=== RECORDS FOR THIS TASK ===
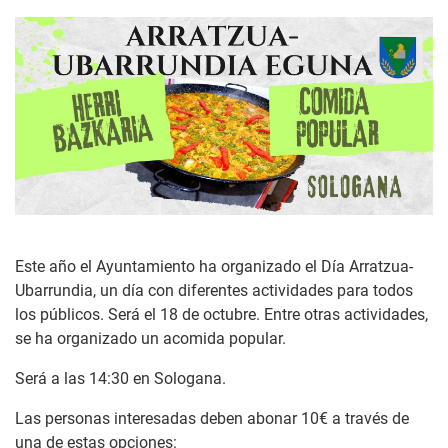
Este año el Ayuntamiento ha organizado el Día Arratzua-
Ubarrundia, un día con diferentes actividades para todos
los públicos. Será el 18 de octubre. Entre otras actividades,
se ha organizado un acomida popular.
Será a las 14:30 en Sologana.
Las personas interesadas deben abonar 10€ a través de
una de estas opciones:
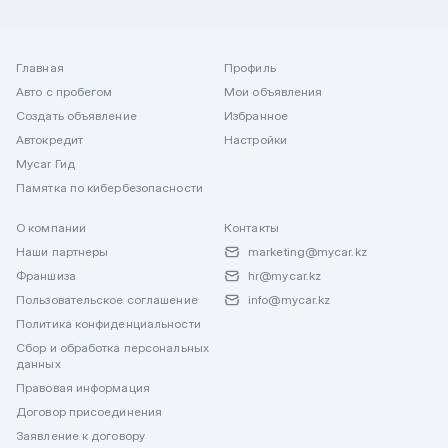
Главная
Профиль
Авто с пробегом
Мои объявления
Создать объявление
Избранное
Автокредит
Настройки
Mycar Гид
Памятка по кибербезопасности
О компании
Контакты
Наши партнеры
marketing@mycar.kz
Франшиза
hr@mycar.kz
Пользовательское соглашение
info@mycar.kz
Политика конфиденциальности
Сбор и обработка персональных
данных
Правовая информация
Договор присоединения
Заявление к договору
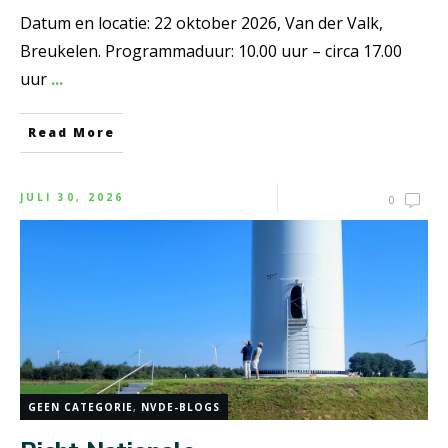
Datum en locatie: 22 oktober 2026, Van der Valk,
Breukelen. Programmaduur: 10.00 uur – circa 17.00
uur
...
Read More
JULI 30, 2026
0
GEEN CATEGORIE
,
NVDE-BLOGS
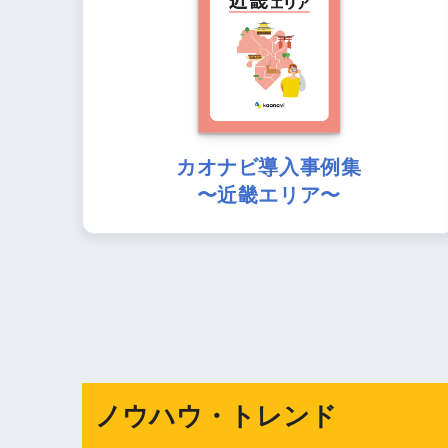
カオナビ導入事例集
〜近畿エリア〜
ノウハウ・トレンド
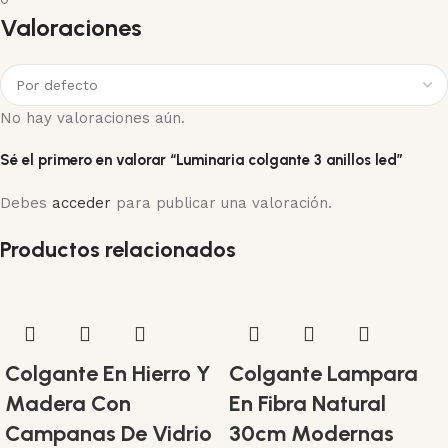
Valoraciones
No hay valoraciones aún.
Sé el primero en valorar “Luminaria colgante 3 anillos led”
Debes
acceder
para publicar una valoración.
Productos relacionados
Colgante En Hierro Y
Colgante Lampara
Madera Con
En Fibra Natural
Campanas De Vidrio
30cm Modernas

=== THE PROBLEM ===
Restate the data exactly, though only from the line that contains "Breukelen. Programmaduur: 10.00" through its last line, both ends included and with the pictures left out.

=== ANSWER SPACE ===
Breukelen. Programmaduur: 10.00 uur – circa 17.00
uur
...
Read More
JULI 30, 2026
0
GEEN CATEGORIE
,
NVDE-BLOGS
カオナビ導入事例集
〜近畿エリア〜
ノウハウ・トレンド
Valoraciones
No hay valoraciones aún.
Sé el primero en valorar “Luminaria colgante 3 anillos led”
Debes
acceder
para publicar una valoración.
Productos relacionados
Colgante En Hierro Y
Colgante Lampara
Madera Con
En Fibra Natural
Campanas De Vidrio
30cm Modernas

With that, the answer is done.